The tech research outfit saId advanced analytics is now a top business priority, fuelled by the need to make advanced analysis accessible to more users and broaden the insight into the business. According to Alexander Linden, Research Director at Gartner, “While advanced analytics have existed for over 20 years, big data has accelerated interest in the market and its position in the business.”
He said that rather than being the domain of a few select groups (such as marketing and risk management), many more business functions now have a legitimate interest fostering better decision making and improved business outcomes.
Gartner advises that IT and business leaders must expand their efforts to move their organisations from using only traditional BI that addresses descriptive analysis (“what happened”) to advanced analytics, which complements by answering the “why,” the “what will happen,” and “how we can address it” (see Figure 1).
Figure 1: Four Types of Analytics Capability
“While basic analytics provide a general summary of data, advanced analytics deliver deeper data knowledge and granular data analysis,” said Linden. He suggested that the rewards of data-driven decision making can be a powerful boost to business outcomes. He cited the example of clinical diagnosis applications applying analytics across a range of structured and unstructured sources — including health records, drug information, study data, and others — to recommend optimal treatment plans for individual patients.

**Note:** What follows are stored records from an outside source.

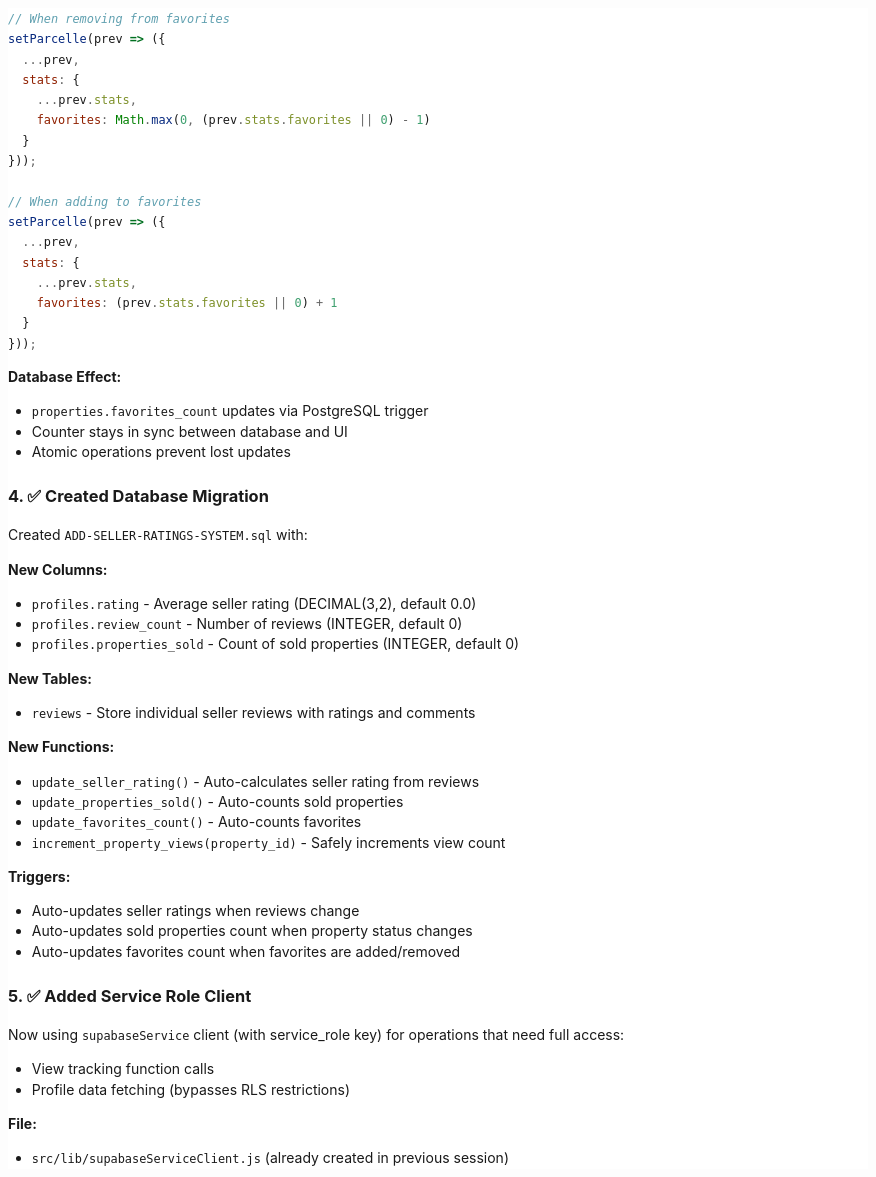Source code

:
 ```javascript
// When removing from favorites
setParcelle(prev => ({
  ...prev,
  stats: {
    ...prev.stats,
    favorites: Math.max(0, (prev.stats.favorites || 0) - 1)
  }
}));

// When adding to favorites
setParcelle(prev => ({
  ...prev,
  stats: {
    ...prev.stats,
    favorites: (prev.stats.favorites || 0) + 1
  }
}));
```

**Database Effect:**
- `properties.favorites_count` updates via PostgreSQL trigger
- Counter stays in sync between database and UI
- Atomic operations prevent lost updates

### 4. ✅ Created Database Migration
Created `ADD-SELLER-RATINGS-SYSTEM.sql` with:

**New Columns:**
- `profiles.rating` - Average seller rating (DECIMAL(3,2), default 0.0)
- `profiles.review_count` - Number of reviews (INTEGER, default 0)
- `profiles.properties_sold` - Count of sold properties (INTEGER, default 0)

**New Tables:**
- `reviews` - Store individual seller reviews with ratings and comments

**New Functions:**
- `update_seller_rating()` - Auto-calculates seller rating from reviews
- `update_properties_sold()` - Auto-counts sold properties
- `update_favorites_count()` - Auto-counts favorites
- `increment_property_views(property_id)` - Safely increments view count

**Triggers:**
- Auto-updates seller ratings when reviews change
- Auto-updates sold properties count when property status changes
- Auto-updates favorites count when favorites are added/removed

### 5. ✅ Added Service Role Client
Now using `supabaseService` client (with service_role key) for operations that need full access:
- View tracking function calls
- Profile data fetching (bypasses RLS restrictions)

**File:**
- `src/lib/supabaseServiceClient.js` (already created in previous session)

However, he cautioned that creating value from data requires a range of talents — from data integration and preparation, to architecting specialised computing/database environments, to data mining and intelligent algorithms. “Extracting value out of data is not a trivial task,” said Linden. “One of the key elements of any such ‘making sense out of data’ program is the people, who must have the right skills and capabilities.”
According to Gartner’s latest global big data survey, 68 per cent of respondents said that they use big data to enhance their customer experience. This is the third year in which customer experience has been a top business problem to address.
Ultimately data science is inevitable, as it can help extract various kinds of knowledge. For example, how to acquire new customers (database marketing), how to do more cross-selling (via propensity-to-purchase modeling), information on route optimisation, drug design and demand or failure prediction.
According to Linden, “Whether an organisation calls the role ‘data scientist’ or something else, individuals (or teams of professionals) with these core skills and soft skills will prove essential in maximising the realised value of your information assets, and discovering opportunities for enhanced business performance and competitive advantage.”